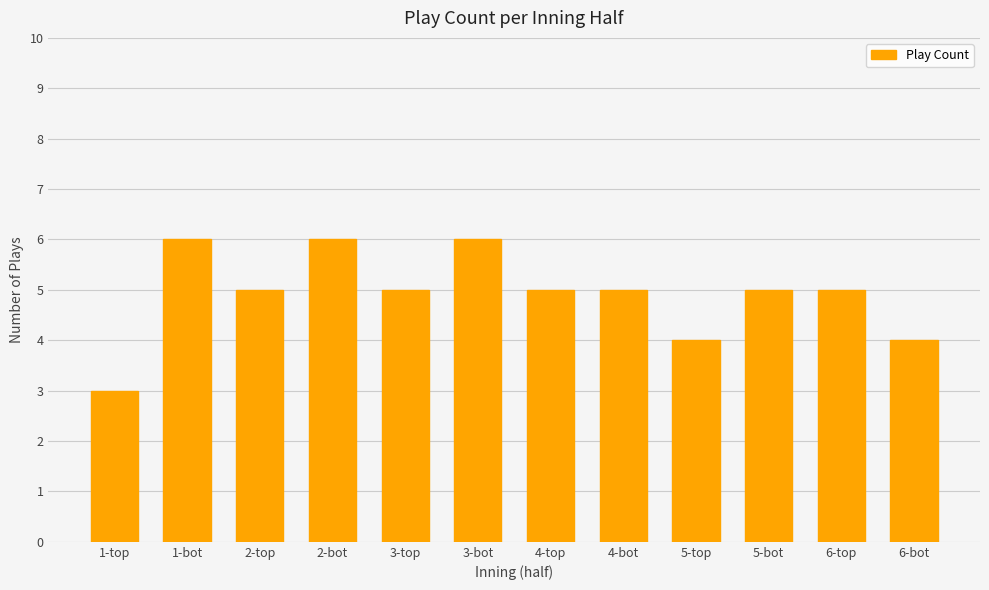

What is the maximum value shown in the chart?

6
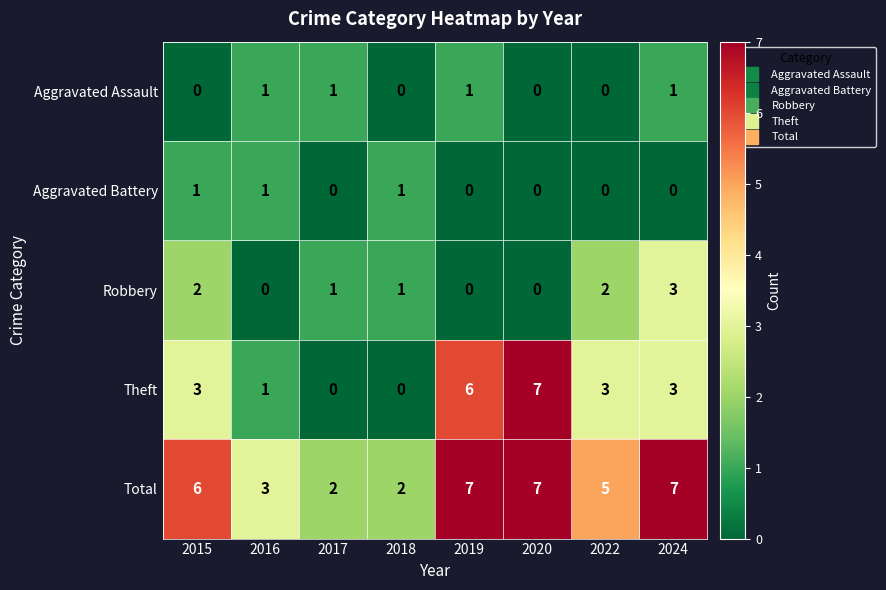

What is the difference between the highest and lowest values at 2019?

7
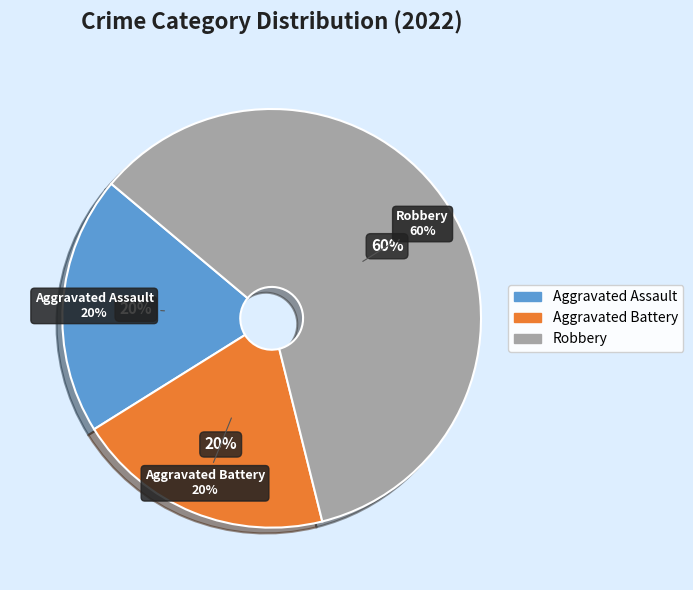

Rank the categories by value from highest to lowest.

Robbery, Aggravated Assault, Aggravated Battery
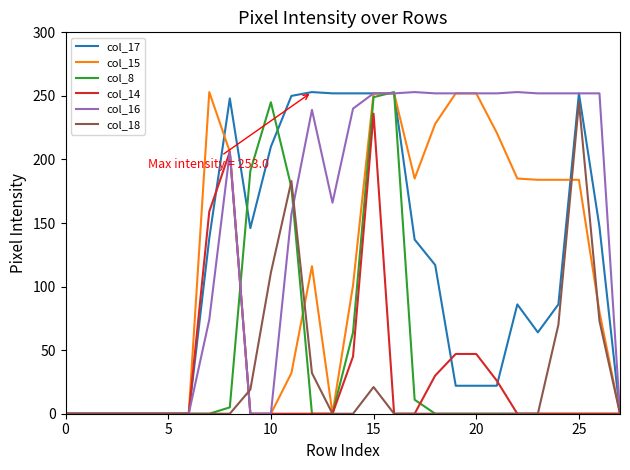

Which series has the largest total across all categories?

col_16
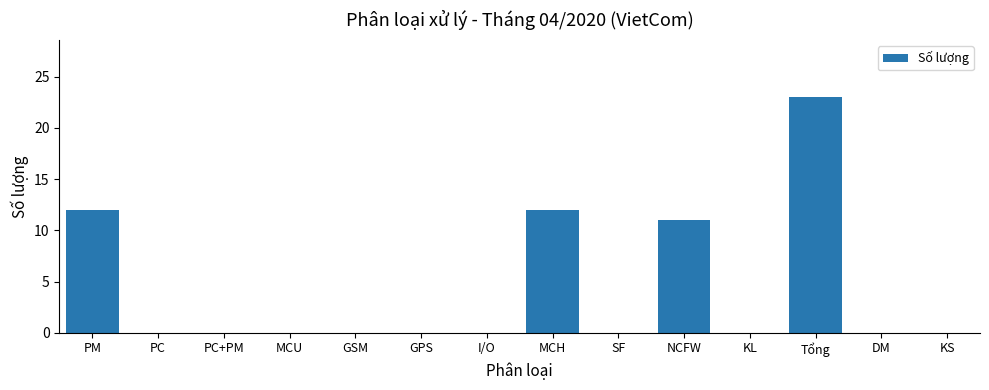

How many distinct data groups are displayed?

1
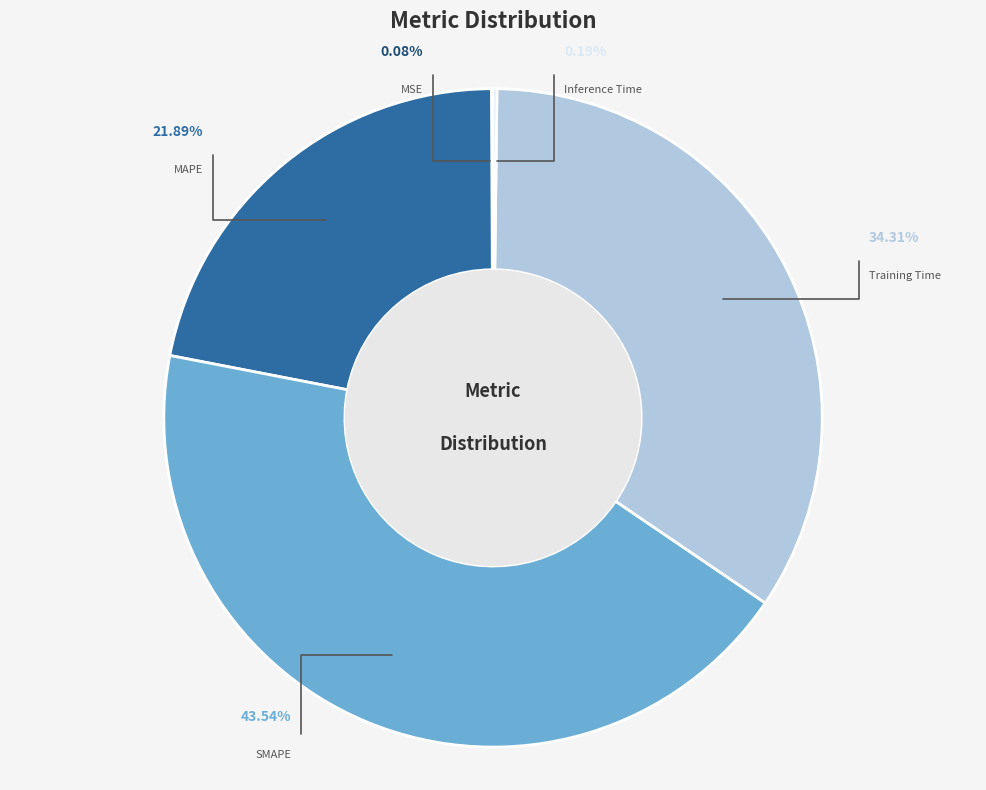

Is there a majority slice in this chart?

No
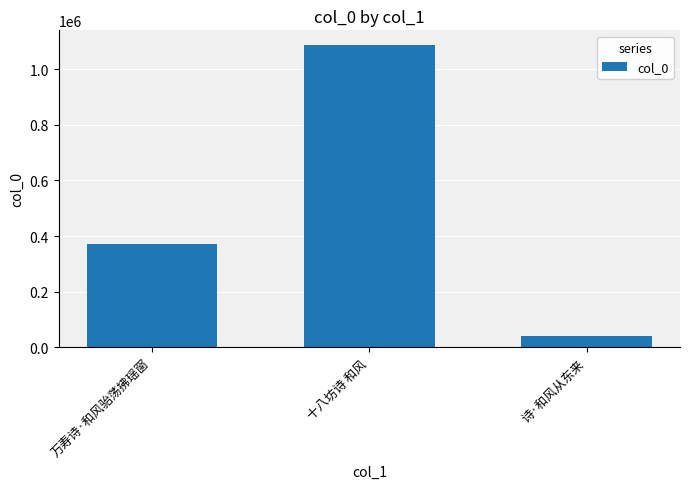

What is the label of the 3rd bar from the right?

万寿诗·和风骀荡拂瑶窗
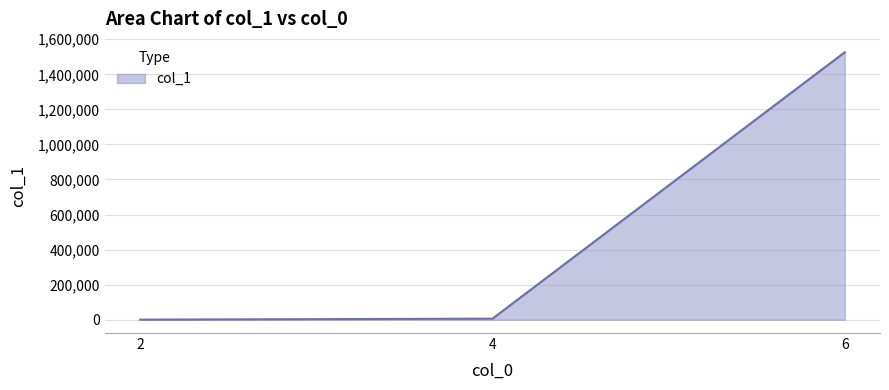

What is the change in value from 2 to 4?

+5585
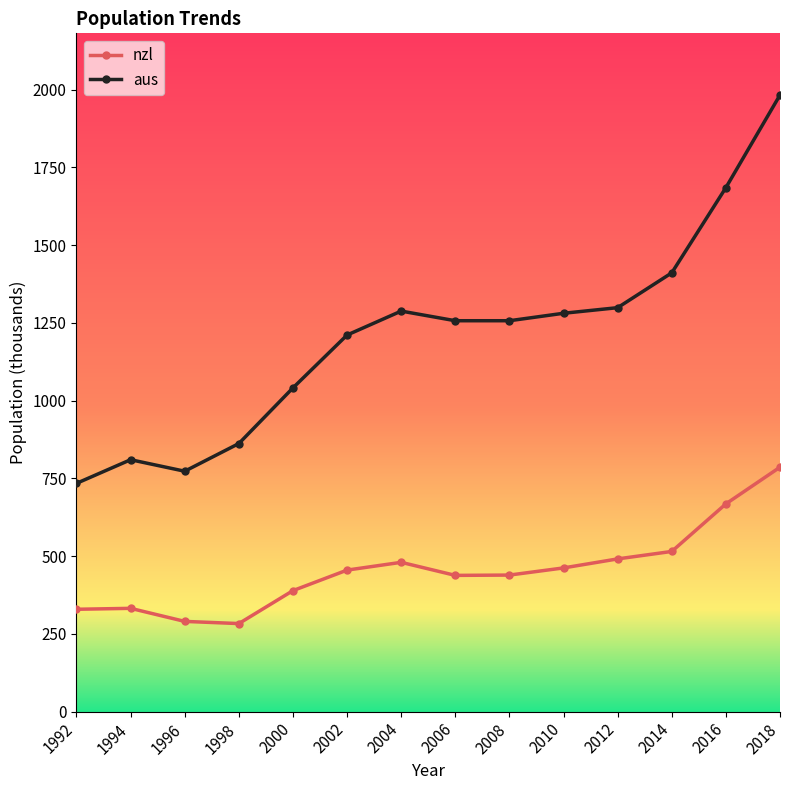

Is it true that nzl equals 389 at 2000?

True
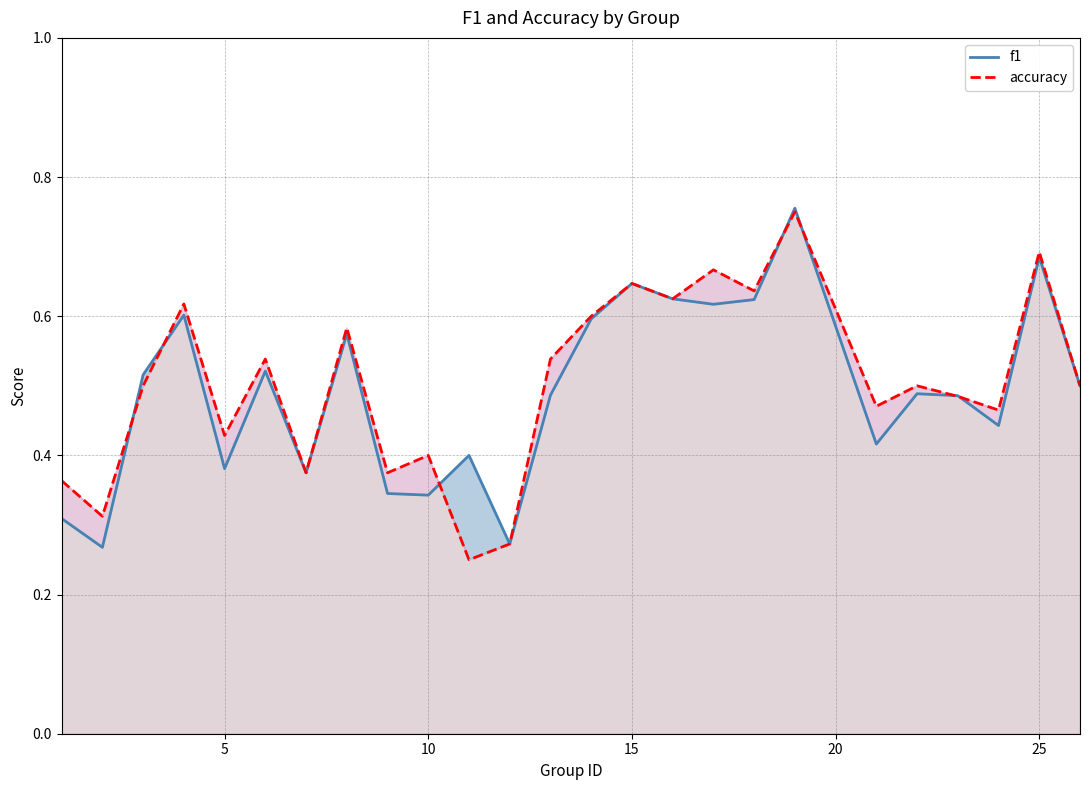

Is the value of f1 at 15 greater than the value of accuracy at 25?

No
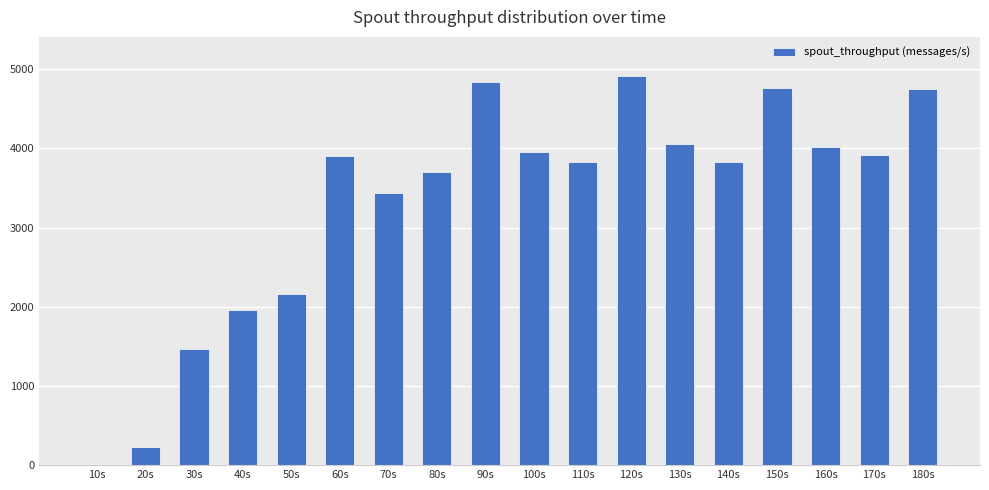

The value at 140s is 1244. True or false?

False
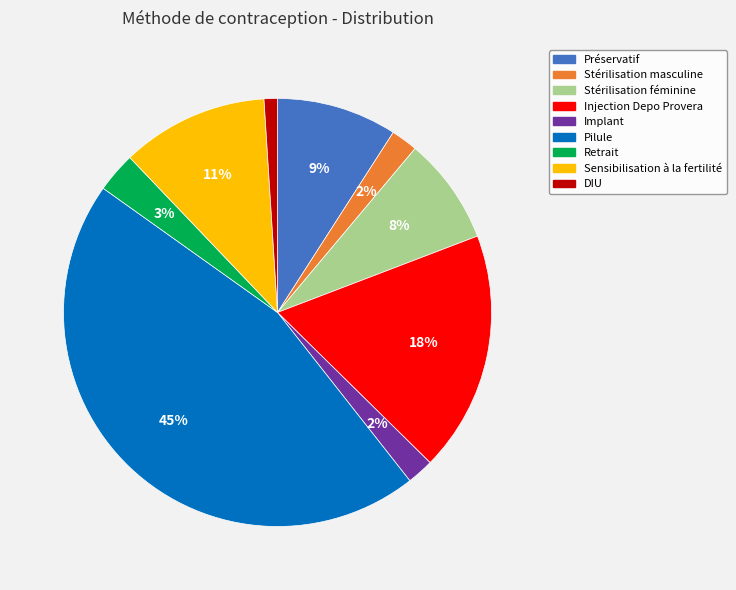

Is the sum of Préservatif and Sensibilisation à la fertilité greater than half?

No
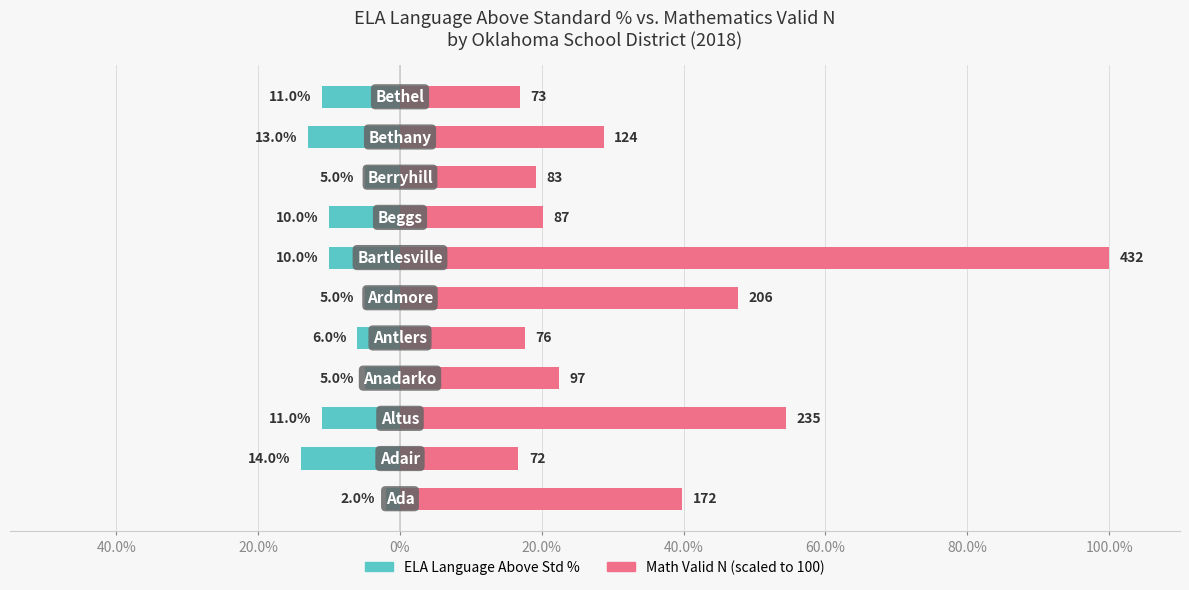

True or false: Math Valid N (scaled) has a value of 39.8 at 40.0%.

True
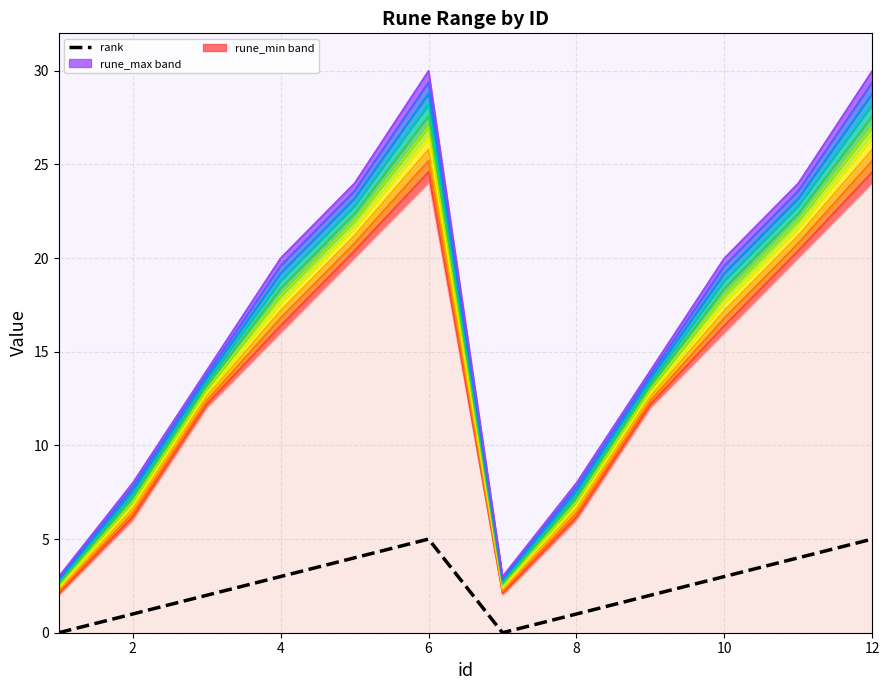

Does the chart have visible grid lines?

Yes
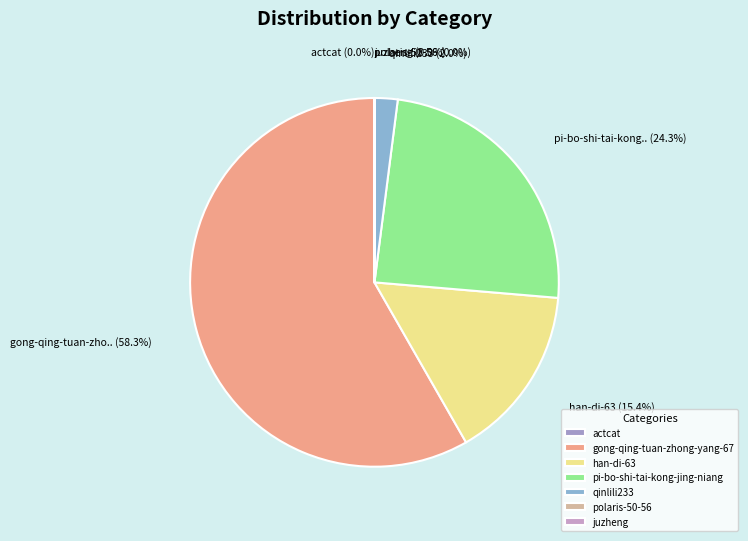

To the nearest percent, what portion does qinlili233 represent?

2%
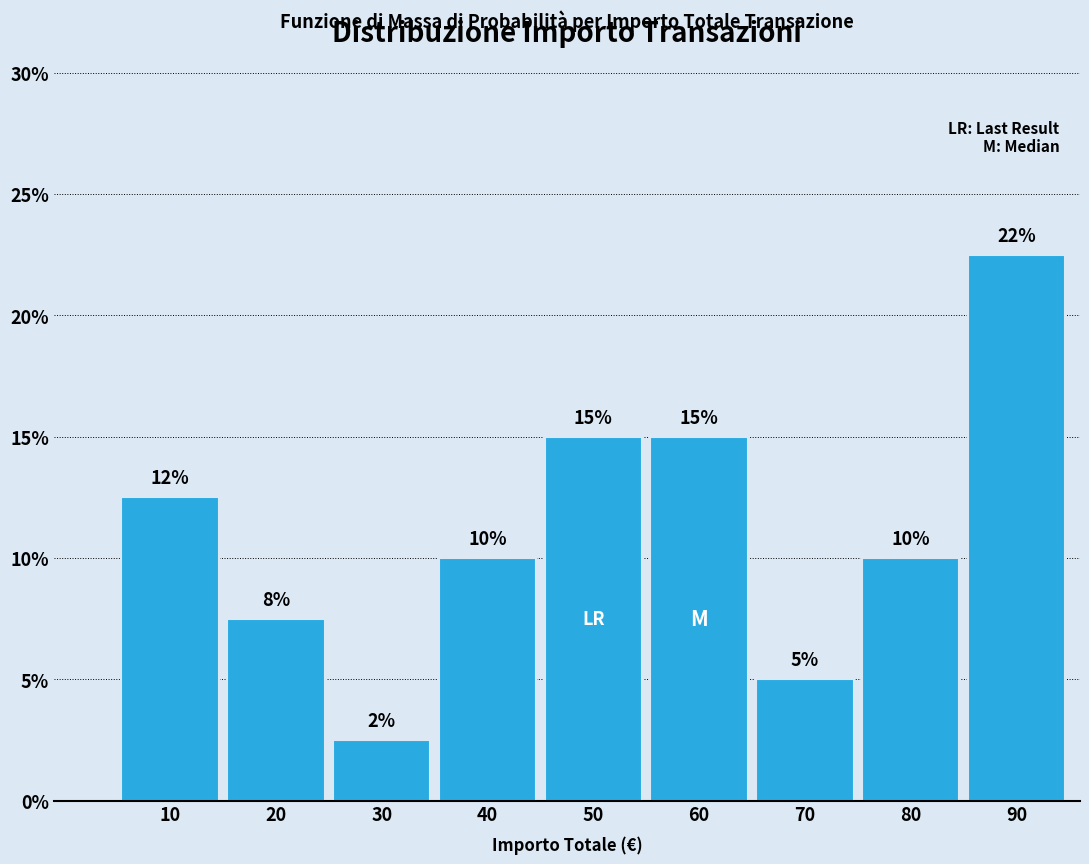

What is the value of the 4th bar from the left?

10.0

== == ==

Job item = Revise the entries from the line that contains "Is the value of f1" through the last of the entries, changing "chart" to "plot" and keeping everything else the same. Leave the pictures out of your answer.

Result for this exercise =
Is the value of f1 at 15 greater than the value of accuracy at 25?

No

The value at 140s is 1244. True or false?

False

Is the sum of Préservatif and Sensibilisation à la fertilité greater than half?

No

True or false: Math Valid N (scaled) has a value of 39.8 at 40.0%.

True

Does the plot have visible grid lines?

Yes

To the nearest percent, what portion does qinlili233 represent?

2%

What is the value of the 4th bar from the left?

10.0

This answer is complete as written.